The lack of money has hobbled the party’s organizing efforts. Ms. Hope is surrounded by a staff derisively called the “kiddie corps” by some party insiders. “Sometimes I feel like a dorm mother,” sighed Ms. Hope, picking up a stray sock while showing a reporter the party’s new offices. The dorm is almost empty right now, because the party’s political director, press secretary, opposition researcher and consultant all have recently left for other jobs-at the beginning of a crucial election year.

And then there’s the woman problem. Only a fraction of the Democratic Party’s county chairs are women. “It still surprises me,” mused Ms. Hope, “after all this time, that I can find myself the only woman or the only one of two or three in a room full of men.”

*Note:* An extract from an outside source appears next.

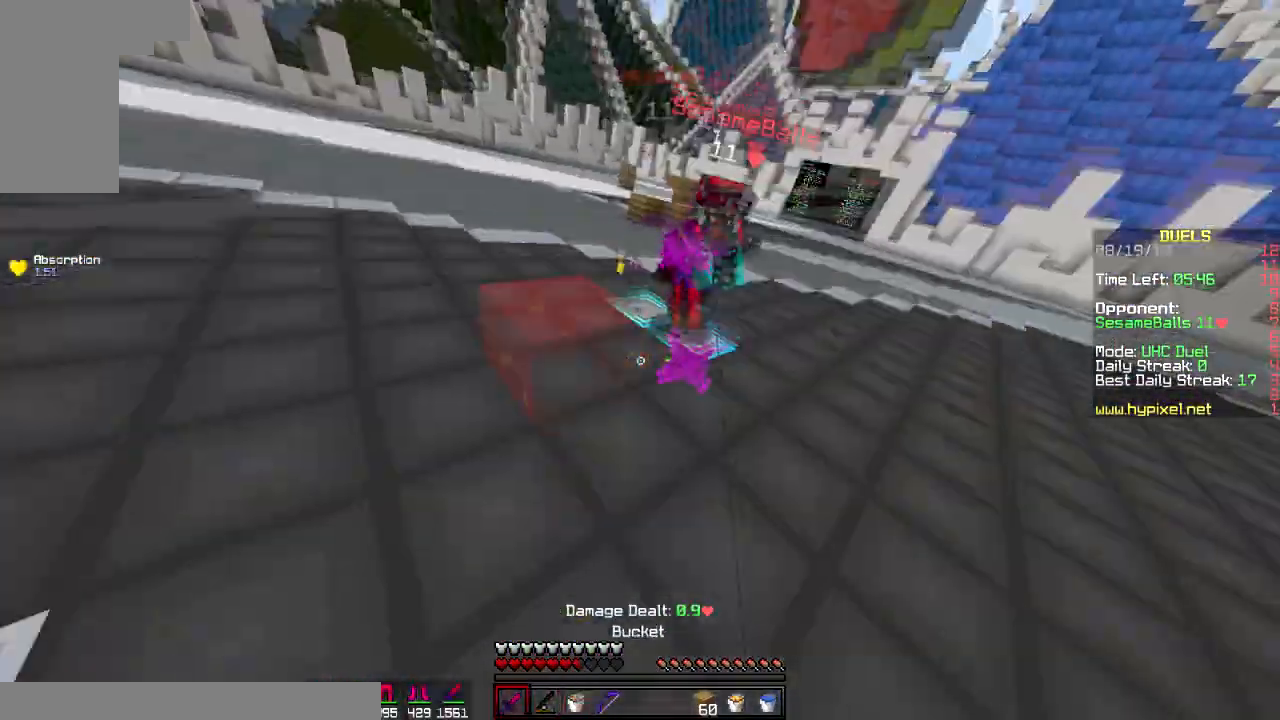
{"keys": ["a", "w"], "mouse": [], "events": [[17, "mouse_left", "down"], [134, "mouse_left", "up"], [334, "mouse_left", "down"], [434, "mouse_left", "up"], [484, "a", "down"], [484, "d", "up"]]}
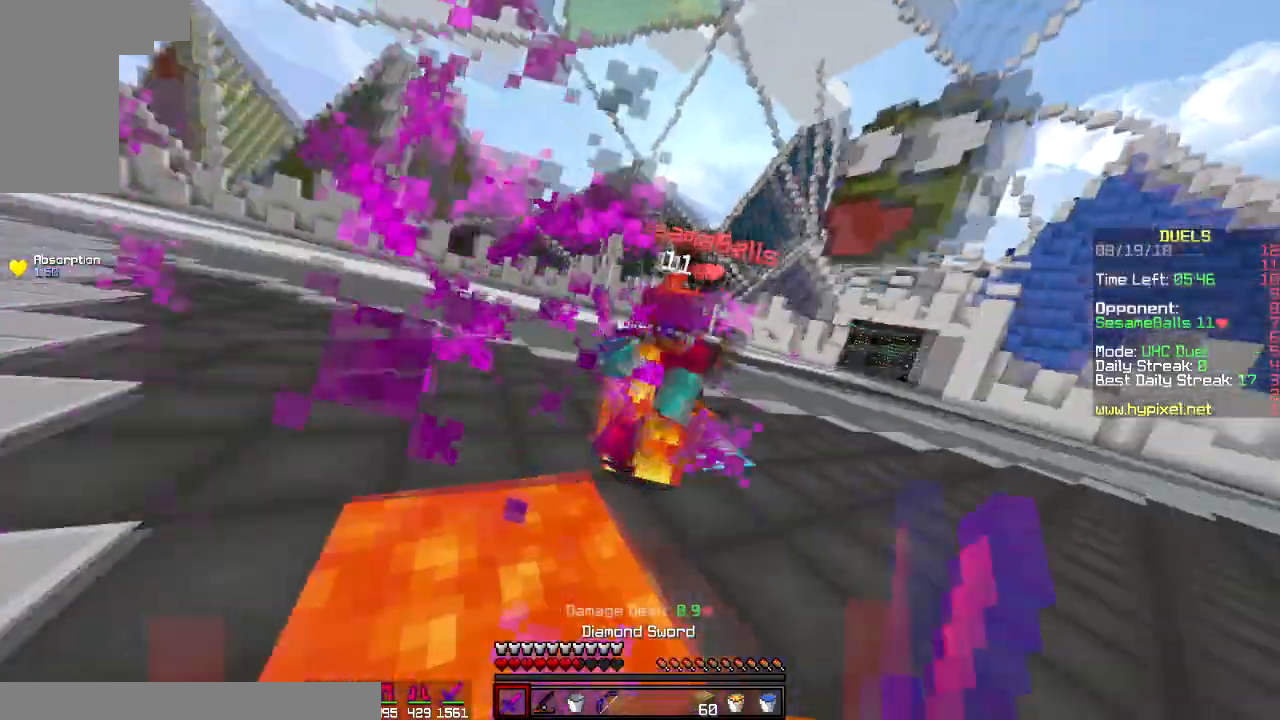
{"keys": ["w"], "mouse": [], "events": [[166, "a", "up"], [250, "mouse_right", "down"], [300, "mouse_right", "up"]]}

“These guys with cigars, they all think they would be a better chair than her,” said one high-level state Democrat. “They think they understand politics better than anybody because they’ve been around forever. But they can’t even decide to put a woman on the statewide ticket. You think they’re comfortable with a woman chair?”

And of course, none of them stepped forward to do Ms. Hope’s job.

“The party was in trouble, so they said let’s go get a woman or a black to get the party out of trouble. Once it’s out, we’ll go get somebody else,” snorted Bill Lynch, the former Deputy Mayor of New York City and now vice chair of the Democratic National Committee.

Ms. Hope has also taken criticism for “sitting out” the 1997 mayoral race. She said she “regrets” she wasn’t able to do more, but, reading off a party brochure, claims credit for defeating 217 Republican officeholders last year, and winning control of the prized Westchester County Executive’s seat, where Mr. Pataki’s campaign team of Arthur Finkelstein and Kieran Mahoney suffered massive defeat in a key 1998 battleground.

“The party used to be run from the top down, and now it’s run from the bottom up,” said Mr. Silver, sounding as if he is already formulating excuses for defeat next November. “At a statewide level, you’ll see those successes in five to 10 years as the new Democratic officeholders make a name for themselves and step up for higher office.”

Perhaps by then Ms. Hope, or whoever succeeds her, will have convinced national Democrats that they should leave behind a few of the millions they raise so easily and often in New York.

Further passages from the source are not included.